• [Given records]

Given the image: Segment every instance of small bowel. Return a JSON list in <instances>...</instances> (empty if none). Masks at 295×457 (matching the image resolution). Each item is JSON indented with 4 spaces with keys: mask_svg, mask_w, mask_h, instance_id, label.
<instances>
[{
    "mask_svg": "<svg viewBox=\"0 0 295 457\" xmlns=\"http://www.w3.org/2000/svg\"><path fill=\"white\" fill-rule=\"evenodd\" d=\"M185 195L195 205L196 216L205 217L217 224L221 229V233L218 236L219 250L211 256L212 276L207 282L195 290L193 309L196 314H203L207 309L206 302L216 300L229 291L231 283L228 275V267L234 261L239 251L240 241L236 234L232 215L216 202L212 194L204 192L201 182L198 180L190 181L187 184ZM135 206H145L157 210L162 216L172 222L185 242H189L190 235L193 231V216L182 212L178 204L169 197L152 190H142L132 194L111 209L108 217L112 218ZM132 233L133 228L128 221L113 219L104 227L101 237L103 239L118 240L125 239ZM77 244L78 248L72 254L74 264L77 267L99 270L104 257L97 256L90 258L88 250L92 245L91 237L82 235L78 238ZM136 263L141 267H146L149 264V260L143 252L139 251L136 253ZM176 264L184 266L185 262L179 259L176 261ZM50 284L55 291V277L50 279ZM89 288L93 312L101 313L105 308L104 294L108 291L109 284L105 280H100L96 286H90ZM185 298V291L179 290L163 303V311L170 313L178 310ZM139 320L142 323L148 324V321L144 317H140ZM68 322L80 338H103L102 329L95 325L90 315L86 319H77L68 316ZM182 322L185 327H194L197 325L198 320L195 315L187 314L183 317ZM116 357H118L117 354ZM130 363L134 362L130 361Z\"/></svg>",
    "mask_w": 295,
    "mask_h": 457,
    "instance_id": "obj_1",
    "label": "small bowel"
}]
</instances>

• [Given request] Copy every entry above verbatim, keeping each line as it stands.

• [Task output]
Given the image: Segment every instance of small bowel. Return a JSON list in <instances>...</instances> (empty if none). Masks at 295×457 (matching the image resolution). Each item is JSON indented with 4 spaces with keys: mask_svg, mask_w, mask_h, instance_id, label.
<instances>
[{
    "mask_svg": "<svg viewBox=\"0 0 295 457\" xmlns=\"http://www.w3.org/2000/svg\"><path fill=\"white\" fill-rule=\"evenodd\" d=\"M185 195L195 205L196 216L205 217L217 224L221 229V233L218 236L219 250L211 256L212 276L207 282L195 290L193 309L196 314H203L207 309L206 302L216 300L229 291L231 283L228 275V267L234 261L239 251L240 241L236 234L232 215L216 202L212 194L204 192L201 182L198 180L190 181L187 184ZM135 206H145L157 210L162 216L172 222L185 242H189L190 235L193 231V216L182 212L178 204L169 197L152 190H142L132 194L111 209L108 217L112 218ZM132 233L133 228L128 221L113 219L104 227L101 237L103 239L118 240L125 239ZM77 244L78 248L72 254L74 264L77 267L99 270L104 257L97 256L90 258L88 250L92 245L91 237L82 235L78 238ZM136 263L141 267H146L149 264V260L143 252L139 251L136 253ZM176 264L184 266L185 262L179 259L176 261ZM50 284L55 291V277L50 279ZM89 288L93 312L101 313L105 308L104 294L108 291L109 284L105 280H100L96 286H90ZM185 298V291L179 290L163 303V311L170 313L178 310ZM139 320L142 323L148 324V321L144 317H140ZM68 322L80 338H103L102 329L95 325L90 315L86 319H77L68 316ZM182 322L185 327H194L197 325L198 320L195 315L187 314L183 317ZM116 357H118L117 354ZM130 363L134 362L130 361Z\"/></svg>",
    "mask_w": 295,
    "mask_h": 457,
    "instance_id": "obj_1",
    "label": "small bowel"
}]
</instances>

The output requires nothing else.